Plans for a new mega-cruise ship terminal at Luggage Point near the mouth of Brisbane River have progressed, with an in-principle agreement reached between stakeholders and Port of Brisbane on crucial commercial and technical issues.

Queensland Treasurer and Minister for Trade and Investment, Curtis Pitt, said in-principle agreement with the State Government, Brisbane City Council and Queensland Urban Utilities meant the project had taken a significant step forward in the government’s Market-Led Proposal assessment process.

“This milestone shows this government, through our Market-Led Proposals initiatives, is in the business of creating jobs and working with the private sector to facilitate good ideas,” Mr Pitt said.

“Agreement on terms between the Port of Brisbane and key stakeholders has opened the way for the progression of the detailed business case.

“Good progress has been made with these stakeholders to overcome hurdles and develop a facility that will bring a welcome economic boost and new jobs to our state.”

Mr Pitt said that planning, constructing, and operating a terminal for mega-cruise ships was challenging.

“The Port of Brisbane has had to work with key stakeholders to develop solutions that address key issues such as road access to the site,” Mr Pitt said.

“In-principle agreement with these stakeholders means that realistic solutions have been developed and the way is now clear to undertake the detailed business case to finalise the Port’s proposal to deliver a facility that will be a welcome addition to Brisbane’s tourism infrastructure.”

Port of Brisbane CEO, Roy Cummins, said the port had worked closely with the government to progress the project.

“While this does not mean a Final Investment Decision has been made, reaching these in-principle agreements was a key requirement of our PBPL Board to demonstrate the project’s viability,” Mr Cummins said.

“As a result, this now means we can progress engineering and design works.
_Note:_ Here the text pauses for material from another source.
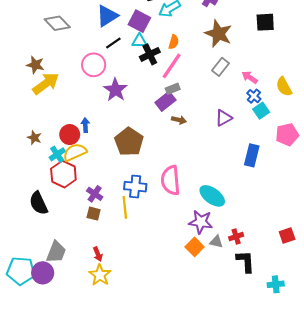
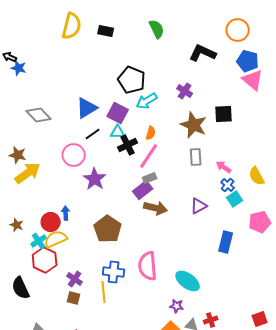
black square: (265, 22) -> (224, 114), moved
gray rectangle: (221, 67) -> (196, 157), turned -42
brown arrow: (179, 120) -> (156, 208), size x1.6
purple star: (201, 222) -> (177, 306), size x0.6

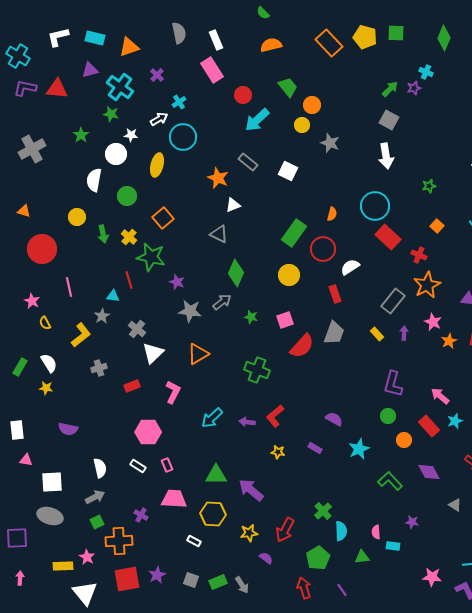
This work will inform the final business case that will be presented to government for its consideration.”

Mr Pitt said in 2015-16 a record 329 cruise ships visited Queensland – more than any other Australian state.

“The proposed new terminal will be able to accommodate the mega-ships now becoming widespread in the cruise industry,” Mr Pitt said.

“It’s estimated that over 60 per cent of cruise ships in Australia will be longer than 270m by 2020.”

Lord Mayor Graham Quirk said the Brisbane City Council supported plans for a world-class cruise ship terminal at Luggage Point.

“An in-principle commitment of $5 million has already been made by council, for half of the costs of preliminary works to upgrade the local road network leading to the new terminal,” Mr Quirk said.

“Council welcomes news that this $100 million investment in our tourism industry is one step closer to being completed.”

The proposal to construct the facility was submitted by the Port of Brisbane under the government’s Market-Led Proposal framework.

If approved, the project is expected to be completed during the 2019-20 cruise season.